> GIVEN TEXT:
---+---

3 Proposed Methodology

3.1 Histogram of Depth Map Information

This work is carried out by three phases which comprise preprocessing, feature extraction, and action classification. In the literature, several datasets are available that are presented in Table 1 and the sample the used dataset in this work is presented in Fig. 2a, b. The dataset used in this work is extracted from the standard dataset. In this phase, the features of the image sequence are computed to get classified for the specified objective (Fig. 1).

Feature extraction is the main phase of this work. The region of interest (RoI) is computed for every frame, which is further divided into 8 × 5 grids which is presented by grid image in Fig. 1. The architecture of the proposed human action recognition system is given in Fig. 1. Each pixel p in depth map in represented by a triplet as $ p = (x,y,d(x,y)) $ where $ d(x,y) $ is distance between pixel x and y which is set by Kinect sensor. Let $ p = (x,y) $ be a point on the surface. We can compute normal vector N at point p by cross-product of tangent vectors to the plane. Tangent vectors S_x and S_y are given by (3.1) and (3.2) (Fig. 2).

$$ S_{x} = \frac{\partial }{\partial x}\left[ {\begin{array}{*{20}c} x \\ y \\ {d\left( {x,y} \right)} \\ \end{array} } \right];\quad S_{y} = \frac{\partial }{\partial y}\left[ {\begin{array}{*{20}c} x \\ y \\ {d\left( {x,y} \right)} \\ \end{array} } \right] $$

(3.1)

$$ N = S_{x} \times S_{y} \quad {\text{i}} . {\text{e}} .\;N = \left[ {\begin{array}{*{20}c} { - \frac{{\partial (x,y,d\left( {x,y} \right)}}{\partial x}} \\ { - \frac{{\partial (x,y,d\left( {x,y} \right)}}{\partial y}} \\ 1 \\ \end{array} } \right] $$

(3.2)

3.1.1 Spatiotemporal Features

The data modality of videos and images demands high-computational resources and storage architectures. One of the feasible efforts [9, 17, 20] in this direction is to use dictionary learning and sparse data which contain salient information. Direct features learning from video data gives the idea of feature descriptors that can extract the features changing with time and space in video analytics. Such features ensure to resolve the specified issues presented in [5, 20,21,22]. We used dense sampling which can extract the video block of the form (x, y, t, σ, τ), which contains the spatial and temporal information at regular position and scales. In this block, σ and τ denote spatial and temporal parameters. The combination of dense sample features with histogram of oriented optical flow (HOOF) gives a promising result to support this work.

---+---

> MATERIAL PROVIDED:
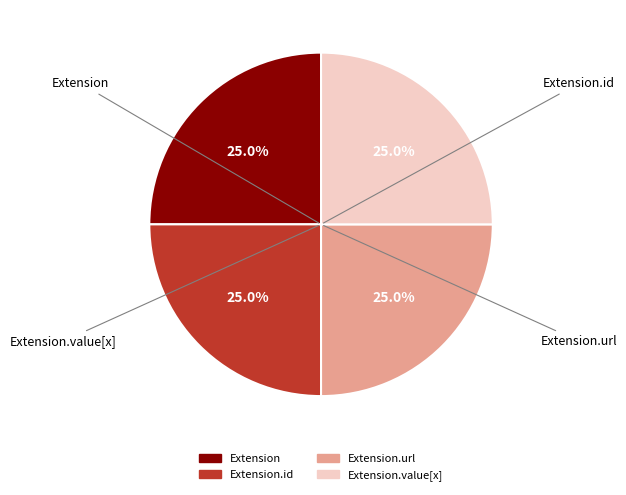

Does any single category account for the majority?

No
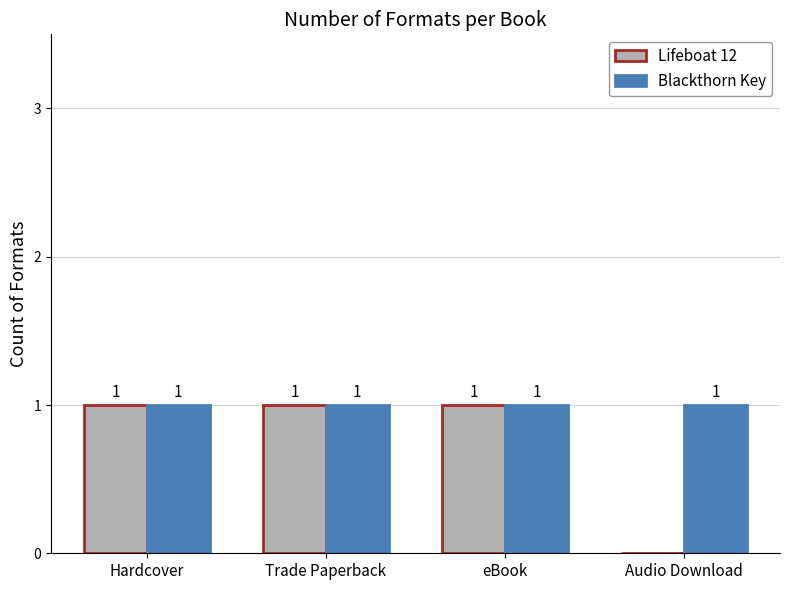

What is the sum of all Lifeboat 12 values?

3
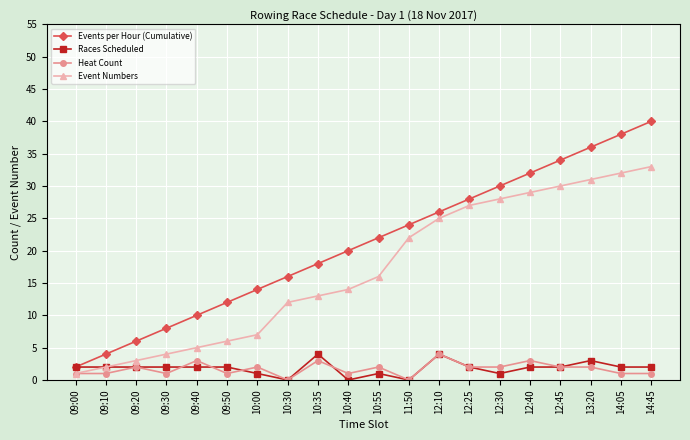

The value of Heat Count at 12:25 is 2. True or false?

True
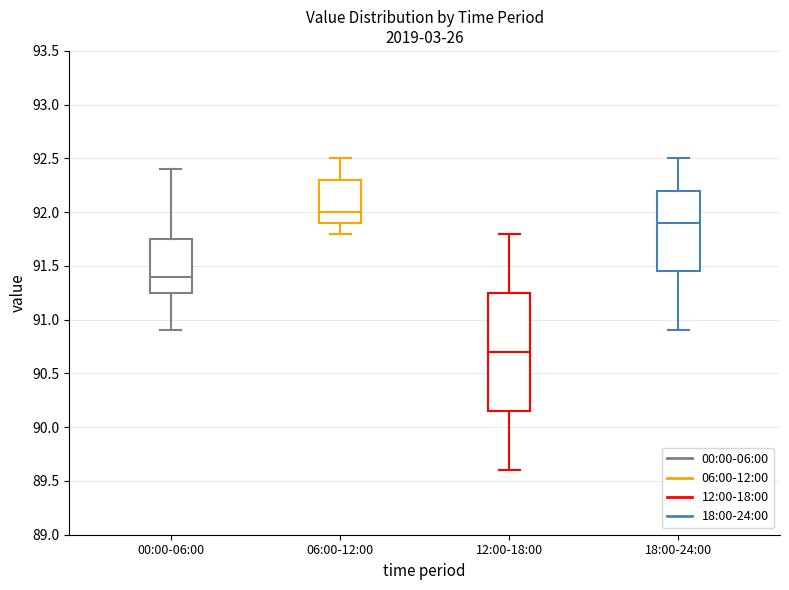

Comparing the boxes themselves (not the whiskers), which one is the tallest?

12:00-18:00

---+---

> WRITTEN TASK A:
Repeat, word for word, the portion of the entries that opens with the line containing "The value of" and closes with the last line of the entries, both ends included, and leave the pictures out.
> WRITTEN TASK B:
Write the next part of the passage on depth-map features for human action recognition, starting after its final sentence.

> RESPONSE BOX A:
The value of Heat Count at 12:25 is 2. True or false?

True

Comparing the boxes themselves (not the whiskers), which one is the tallest?

12:00-18:00

> RESPONSE BOX B:
3.2 Feature Classification

To classify the action features, we used nonlinear support vector machine (SVM) for which it is selected Gaussian kernel. The mathematical system of Gaussian kernel for support vector is supported by (3.4) and (3.5).

$$ V\left( {H_{N} ,H_{d} } \right) = \exp\left( { - \mathop \sum \limits_{c \epsilon C} \frac{1}{{M_{c} }}D_{c} \left( {H_{N} ,H_{d} } \right)} \right) $$

(3.4)

$$ D_{c} \left( {H_{N} ,H_{d} } \right) = \frac{1}{2}\mathop \sum \limits_{i = 1}^{V} \frac{{\left( {h_{\text{Ni}} - h_{\text{di}} } \right)^{2} }}{{h_{\text{Ni}} + h_{\text{di}} }} $$

(3.5)

In (3.4) and (3.5), H_N = {h_Ni} and H_d = {h_di} are histogram of depth feature and dense sampling of optical flow features, respectively. Ac is mean value of the distances between all training samples with vocabulary size V over channel C. Dc in (3.5) is the χ2 distance between the training feature vectors.

4 Experiments and Evaluations

The research work of this problem is experimented on Intel i5 processor with clock speed 3.1 GHz under the windows 8 environment and processing work is performed by commercial software MATLAB 2015b.

4.1 Data Collection and Preprocessing Phases

The dataset of 20 videos which comprise nine daily life activities is created by Microsoft Kinect SDK XBOX 360 sensor which is easily available at very economical rate. This dataset is created on four to six persons with their different surrounding conditions.

It is indicated by Fig. 3 the environmental background is encoded red for one person in blue, for another person in green. Segmentation is performed to remove the background component from handshaking Fig. 3a, and then we get Fig. 3b which represents the noise-free human body only after a background removal. Morphological operation is followed by background removal to remove the noise with the opening and closing morphological operations. The effect of noise removal can be observed in Figs. 4b, 5, 6 and 7.

4.2 Feature Extraction for Centroid and Spatiotemporal Points

The enhancement of noise-free objects follows feature extraction phase for spatio-depth and spatiotemporal feature extraction. Region of Interest (ROI) containing the information of actors is segmented into 8 × 5 grids. We take five bins and count the number of pixels in each bin of all the grids. Spatiotemporal features are computed as the difference of no. of pixels representing foreground object in several changing modes. Figure 9b represents the outcome features of spatiotemporal parameters (Fig. 8).

This is computed for all activities, in the successive difference of frames. The computation of the histogram of dense sampling of oriented optical flow (HOOF) features highlights this works as a promising accuracy (Fig. 9).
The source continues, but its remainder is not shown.